Since the Covid pandemic, rail fare revenue has slumped across the UK, with taxpayers making up the shortfall.
Surely cutting fares by abolishing peak tickets will stimulate demand?
Yes, but the crucial question is: will additional earnings from new passengers make up for the cash forgone by the train operator?
The immediate beneficiaries of the ScotRail experiment will be travellers who have no choice but to travel between Glasgow and Edinburgh on trains where peak fares currently apply. They will save £14 per round-trip. The next cohort of people who will benefit: those who currently use off-peak trains but would prefer to travel on peak departures. From 2 October until the end of March, they can do so at no extra cost (and make the busiest trains of the day even busier). So far, no actual benefit beyond cheering up some passengers.

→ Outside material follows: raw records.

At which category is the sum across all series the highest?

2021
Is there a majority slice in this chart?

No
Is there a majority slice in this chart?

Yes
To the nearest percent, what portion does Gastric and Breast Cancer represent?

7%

Success depends on enticing enough new travellers on board to make up for the giveaway to existing customers. Candidates comprise motorists enticed out of their cars and onto the trains; commuters who currently use buses because rail fares are too high; and people persuaded to make additional journeys thanks to the cheaper tickets.

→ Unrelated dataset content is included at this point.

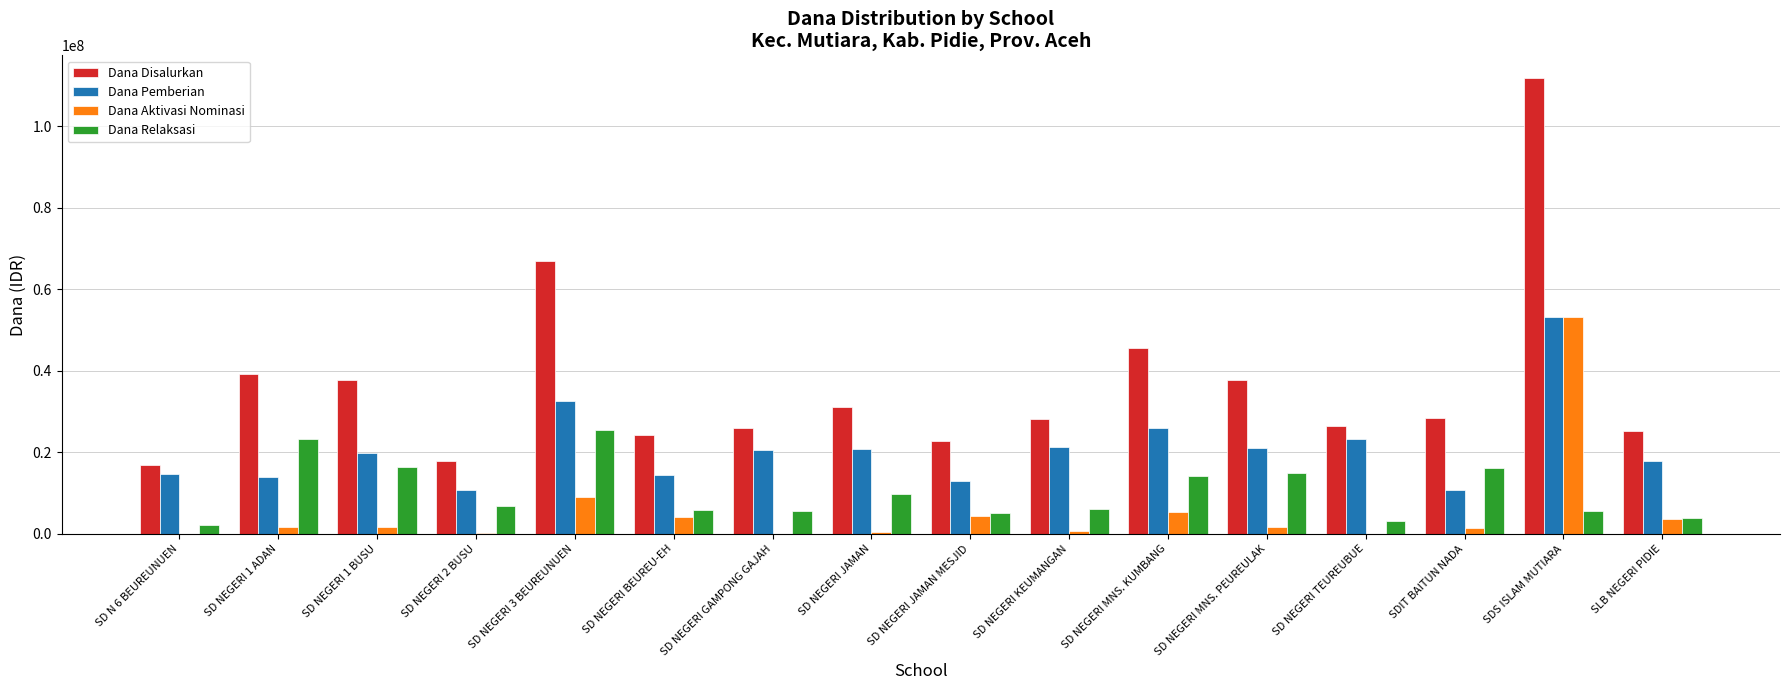

The Dana Disalurkan series shows 35645949 at SD NEGERI GAMPONG GAJAH. True or false?

False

There may, in turn, be a longer-term benefit if (for example) drivers learn how much more productive and relaxing it can be going by train. And of course the Scottish government also has environmental goals that go beyond strict financial arithmetic.
No one knows how it will turn out, which is why this is strictly a six-month trial. Train operators elsewhere in the UK will be watching closely.
Are there any alternative reforms?
Yes, and they are being quietly introduced by innovative train operators. This is all about “walk-up” tickets which people buy on the day, shortly before boarding a train. Many people (including me) typically buy on smartphones on their way to the station.
So some train operators are offering Advance fares as little as 10 minutes before departure for prices that always undercut the Anytime ticket. For example, for an imminent train from Liverpool Lime Street to Manchester Victoria, Northern Rail is currently offering an Advance fare of £9.90 rather than the off-peak single of £17.20 (or Anytime fare that is just 40p more).
Were this happy state of affairs to prevail across the nation, (almost) everyone would be happy. But because the railway is such a huge financial burden on the Treasury, successive chancellors have been loathe to make wide ranging changes to the fares system. Which is why rail pricing is such an almighty mess.